───── The data ─────

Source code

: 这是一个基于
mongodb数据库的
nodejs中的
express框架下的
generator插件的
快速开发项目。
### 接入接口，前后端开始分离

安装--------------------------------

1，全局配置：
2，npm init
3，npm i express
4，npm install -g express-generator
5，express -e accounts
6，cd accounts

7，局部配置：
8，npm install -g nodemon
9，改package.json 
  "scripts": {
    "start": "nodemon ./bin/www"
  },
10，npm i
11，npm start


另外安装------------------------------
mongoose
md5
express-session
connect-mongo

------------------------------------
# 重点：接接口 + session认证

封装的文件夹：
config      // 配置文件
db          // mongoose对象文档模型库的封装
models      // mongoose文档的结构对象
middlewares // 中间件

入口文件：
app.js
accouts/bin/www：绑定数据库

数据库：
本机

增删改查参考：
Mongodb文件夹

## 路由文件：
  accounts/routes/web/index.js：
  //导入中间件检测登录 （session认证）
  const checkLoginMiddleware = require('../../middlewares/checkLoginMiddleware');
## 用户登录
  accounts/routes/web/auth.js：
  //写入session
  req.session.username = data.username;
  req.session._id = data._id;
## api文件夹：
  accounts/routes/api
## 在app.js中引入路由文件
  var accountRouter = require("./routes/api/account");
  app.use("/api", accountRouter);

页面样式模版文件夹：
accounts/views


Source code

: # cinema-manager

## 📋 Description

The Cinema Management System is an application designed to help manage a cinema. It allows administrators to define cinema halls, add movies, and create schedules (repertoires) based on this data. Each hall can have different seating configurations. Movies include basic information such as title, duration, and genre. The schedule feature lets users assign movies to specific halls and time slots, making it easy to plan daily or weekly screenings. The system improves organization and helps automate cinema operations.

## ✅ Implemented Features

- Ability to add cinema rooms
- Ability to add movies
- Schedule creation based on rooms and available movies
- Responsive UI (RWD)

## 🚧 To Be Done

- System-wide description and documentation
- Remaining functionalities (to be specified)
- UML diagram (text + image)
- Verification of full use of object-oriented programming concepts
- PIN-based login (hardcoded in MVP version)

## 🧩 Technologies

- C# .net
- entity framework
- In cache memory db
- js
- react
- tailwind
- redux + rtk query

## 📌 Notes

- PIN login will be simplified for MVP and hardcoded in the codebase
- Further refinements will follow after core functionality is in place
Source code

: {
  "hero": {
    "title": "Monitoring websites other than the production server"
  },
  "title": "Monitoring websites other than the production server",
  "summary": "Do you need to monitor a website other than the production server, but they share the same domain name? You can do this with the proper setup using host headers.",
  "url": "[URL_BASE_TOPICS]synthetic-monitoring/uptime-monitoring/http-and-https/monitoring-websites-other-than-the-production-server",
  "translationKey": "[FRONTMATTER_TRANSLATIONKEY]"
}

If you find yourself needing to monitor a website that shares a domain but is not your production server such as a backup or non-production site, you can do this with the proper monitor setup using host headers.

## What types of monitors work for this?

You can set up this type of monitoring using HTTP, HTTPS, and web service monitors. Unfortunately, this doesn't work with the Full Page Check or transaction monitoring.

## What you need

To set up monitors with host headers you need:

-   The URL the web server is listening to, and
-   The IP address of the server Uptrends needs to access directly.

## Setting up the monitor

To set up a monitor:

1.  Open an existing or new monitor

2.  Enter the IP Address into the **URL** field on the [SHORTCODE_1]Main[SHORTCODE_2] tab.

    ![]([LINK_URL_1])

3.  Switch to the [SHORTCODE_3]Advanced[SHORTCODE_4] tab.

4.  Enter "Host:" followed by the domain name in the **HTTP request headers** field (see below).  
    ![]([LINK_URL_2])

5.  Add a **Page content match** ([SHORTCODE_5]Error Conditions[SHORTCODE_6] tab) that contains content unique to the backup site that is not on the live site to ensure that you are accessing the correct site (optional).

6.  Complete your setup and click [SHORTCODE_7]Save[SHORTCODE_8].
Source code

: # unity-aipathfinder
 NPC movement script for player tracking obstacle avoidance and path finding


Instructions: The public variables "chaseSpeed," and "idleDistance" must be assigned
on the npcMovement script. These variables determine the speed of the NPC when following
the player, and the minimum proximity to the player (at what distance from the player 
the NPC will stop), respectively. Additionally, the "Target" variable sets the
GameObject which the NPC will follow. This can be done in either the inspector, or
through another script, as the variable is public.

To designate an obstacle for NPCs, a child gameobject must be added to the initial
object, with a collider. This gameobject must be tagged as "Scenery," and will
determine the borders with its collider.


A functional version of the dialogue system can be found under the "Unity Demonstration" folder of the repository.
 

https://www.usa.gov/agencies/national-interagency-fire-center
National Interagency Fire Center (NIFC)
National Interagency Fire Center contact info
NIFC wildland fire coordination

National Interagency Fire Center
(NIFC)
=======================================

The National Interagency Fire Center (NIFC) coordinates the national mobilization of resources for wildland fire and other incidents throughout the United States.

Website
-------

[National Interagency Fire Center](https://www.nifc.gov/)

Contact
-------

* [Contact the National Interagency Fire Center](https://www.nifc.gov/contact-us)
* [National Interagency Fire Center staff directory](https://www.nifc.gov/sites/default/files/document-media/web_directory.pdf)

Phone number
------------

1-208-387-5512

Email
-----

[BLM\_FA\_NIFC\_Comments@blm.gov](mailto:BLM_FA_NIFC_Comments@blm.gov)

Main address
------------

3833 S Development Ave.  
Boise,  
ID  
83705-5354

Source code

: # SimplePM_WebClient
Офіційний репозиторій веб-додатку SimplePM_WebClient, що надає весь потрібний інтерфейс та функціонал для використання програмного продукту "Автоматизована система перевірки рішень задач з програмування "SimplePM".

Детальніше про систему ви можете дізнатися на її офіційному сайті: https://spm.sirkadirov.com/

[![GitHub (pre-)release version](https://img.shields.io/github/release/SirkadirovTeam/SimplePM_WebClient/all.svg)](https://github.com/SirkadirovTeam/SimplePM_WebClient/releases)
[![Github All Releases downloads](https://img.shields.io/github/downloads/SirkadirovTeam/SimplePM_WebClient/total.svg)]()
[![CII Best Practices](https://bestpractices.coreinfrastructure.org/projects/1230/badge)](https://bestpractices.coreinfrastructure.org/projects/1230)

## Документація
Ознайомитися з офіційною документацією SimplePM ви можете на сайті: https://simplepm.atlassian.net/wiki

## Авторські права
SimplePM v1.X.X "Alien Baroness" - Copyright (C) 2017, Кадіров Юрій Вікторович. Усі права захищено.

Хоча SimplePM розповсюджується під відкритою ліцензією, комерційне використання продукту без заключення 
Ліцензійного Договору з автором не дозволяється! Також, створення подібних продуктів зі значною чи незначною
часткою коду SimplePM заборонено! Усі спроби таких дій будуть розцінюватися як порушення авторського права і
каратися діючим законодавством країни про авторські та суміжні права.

─────

§ **What the task asks**
Using the data above, reproduce exactly the lines from the line that contains "To set up monitors" through the line that contains "correct site (optional).", including both.

§ **Exercise response**
To set up monitors with host headers you need:

-   The URL the web server is listening to, and
-   The IP address of the server Uptrends needs to access directly.

## Setting up the monitor

To set up a monitor:

1.  Open an existing or new monitor

2.  Enter the IP Address into the **URL** field on the [SHORTCODE_1]Main[SHORTCODE_2] tab.

    ![]([LINK_URL_1])

3.  Switch to the [SHORTCODE_3]Advanced[SHORTCODE_4] tab.

4.  Enter "Host:" followed by the domain name in the **HTTP request headers** field (see below).  
    ![]([LINK_URL_2])

5.  Add a **Page content match** ([SHORTCODE_5]Error Conditions[SHORTCODE_6] tab) that contains content unique to the backup site that is not on the live site to ensure that you are accessing the correct site (optional).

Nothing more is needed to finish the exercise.